Root Cause Analysis
Incident: RiskOS Network Connectivity Loss
Date Range: 06-09-2026
Impact: Sev1
Status: Recovered
1. Summary
On June 9th, 2026 between 17:59 EST and 20:00 EST, network connectivity for RiskOS was disrupted in our commercial environment, resulting in widespread 5xx errors, limited webhook connection problems, and platform unavailability for multiple customers. The issue was linked to a recent GCP network change, which was reverted after discovery. As network connectivity was impacted, API calls never reached Socure, and so could not be recovered after the incident. Customer retries that happened after connectivity was restored worked as intended. API functionality began recovering around 18:41 EST, with dashboard recovery beginning at 19:10 EST, with full resolution at 20:00 EST.
2. Timeline
3. Root Cause
- Primary Root Cause: Unintentional deletion of Cloud Router in production Google Cloud Platform account caused deletion of Cloud NAT resources for RiskOS Sandbox and Production networks, thereby severing outbound connectivity.
Contributing Factors:
- Google Cloud configurations are currently manually managed, contributing to higher accidental error rate.

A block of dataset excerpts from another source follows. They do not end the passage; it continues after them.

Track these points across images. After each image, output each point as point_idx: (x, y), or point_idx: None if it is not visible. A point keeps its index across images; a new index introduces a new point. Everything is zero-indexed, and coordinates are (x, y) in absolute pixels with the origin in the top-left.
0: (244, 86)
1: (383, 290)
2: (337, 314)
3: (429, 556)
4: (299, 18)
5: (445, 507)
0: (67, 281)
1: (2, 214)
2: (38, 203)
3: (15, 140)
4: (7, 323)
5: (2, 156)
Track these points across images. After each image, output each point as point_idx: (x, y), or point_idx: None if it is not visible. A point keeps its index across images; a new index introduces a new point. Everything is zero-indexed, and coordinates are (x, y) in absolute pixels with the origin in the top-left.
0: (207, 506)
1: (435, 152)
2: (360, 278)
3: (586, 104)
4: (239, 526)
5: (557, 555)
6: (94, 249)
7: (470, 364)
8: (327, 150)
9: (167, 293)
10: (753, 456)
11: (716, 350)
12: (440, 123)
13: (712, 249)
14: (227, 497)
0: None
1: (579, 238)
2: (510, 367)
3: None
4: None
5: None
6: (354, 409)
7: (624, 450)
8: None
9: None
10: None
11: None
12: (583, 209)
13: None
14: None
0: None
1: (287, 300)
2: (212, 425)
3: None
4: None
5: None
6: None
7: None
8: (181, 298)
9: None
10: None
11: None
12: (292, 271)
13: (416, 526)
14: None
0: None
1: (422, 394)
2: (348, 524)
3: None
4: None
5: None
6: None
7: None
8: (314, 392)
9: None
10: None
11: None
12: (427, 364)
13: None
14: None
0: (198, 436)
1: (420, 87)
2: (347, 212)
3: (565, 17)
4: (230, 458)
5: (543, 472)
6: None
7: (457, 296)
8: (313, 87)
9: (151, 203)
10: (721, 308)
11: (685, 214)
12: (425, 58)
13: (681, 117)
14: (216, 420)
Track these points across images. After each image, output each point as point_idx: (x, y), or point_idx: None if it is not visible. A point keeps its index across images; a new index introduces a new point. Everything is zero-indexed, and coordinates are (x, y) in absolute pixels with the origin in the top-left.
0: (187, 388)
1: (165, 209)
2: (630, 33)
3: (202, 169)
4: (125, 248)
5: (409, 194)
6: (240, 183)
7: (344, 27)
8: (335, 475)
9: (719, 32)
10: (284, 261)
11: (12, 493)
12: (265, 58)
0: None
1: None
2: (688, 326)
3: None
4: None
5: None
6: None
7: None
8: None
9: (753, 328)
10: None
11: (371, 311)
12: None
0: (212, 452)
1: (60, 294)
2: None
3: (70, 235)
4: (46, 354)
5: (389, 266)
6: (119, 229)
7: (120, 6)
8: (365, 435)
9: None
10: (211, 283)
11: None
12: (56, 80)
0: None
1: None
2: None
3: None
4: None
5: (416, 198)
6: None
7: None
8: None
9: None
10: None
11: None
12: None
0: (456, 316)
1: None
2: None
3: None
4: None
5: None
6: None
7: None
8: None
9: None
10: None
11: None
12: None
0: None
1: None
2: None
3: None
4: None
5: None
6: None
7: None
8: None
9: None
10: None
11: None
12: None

- In our existing configuration, the central networking resources are defined with production and sandbox resources, increasing the blast radius of core network modifications. In this case, the change unintentionally impacted production resources.
4. Resolution
Socure acted to restore the deleted Cloud NAT resources, as well as re-attaching known elastic IP addresses to network egress to prevent customer action. Additionally, select services (the backends to our dashboard case listing and search) were intolerant of network interruption, and required manual restart.
5. Corrective and Preventive Actions
6. Lessons Learned
- The Cloud NATs which were deleted were unrelated to the scope of the network changes planned in the maintenance. Separating the production configuration and implementing our standard high-scrutiny change process is the highest priority.
- Configure resource protection for critical infrastructure components to prevent unintentional changes.
- Conduct network operations during non US business hours for more availability of support resources in the event of service impact.
- Leverage infrastructure as code for absolute configuration and to ensure resource repeatability, as well as facilitate human review for dangerous operations.
7. Next Steps & Ongoing Commitment
Socure knows customers rely on it to be available and accurate, and takes full accountability for this configuration error and the disruption it caused. To ensure this problem does not recur, we are pursuing the following steps:
- Resource Protection: We are adding deletion and change-protection controls to critical network infrastructure so that an accidental change cannot disrupt the platform.
- Infrastructure as Code: We are already moving RiskOS network configuration to a version-controlled model so that every change is reviewed, repeatable, and can be recovered quickly within Socure’s AWS environment.
- Environment Isolation: We are separating workload and core platform network resources so that the impact of any single change is contained.
- Safer maintenance windows: We are scheduling network maintenance during periods with the strongest engineering and support coverage.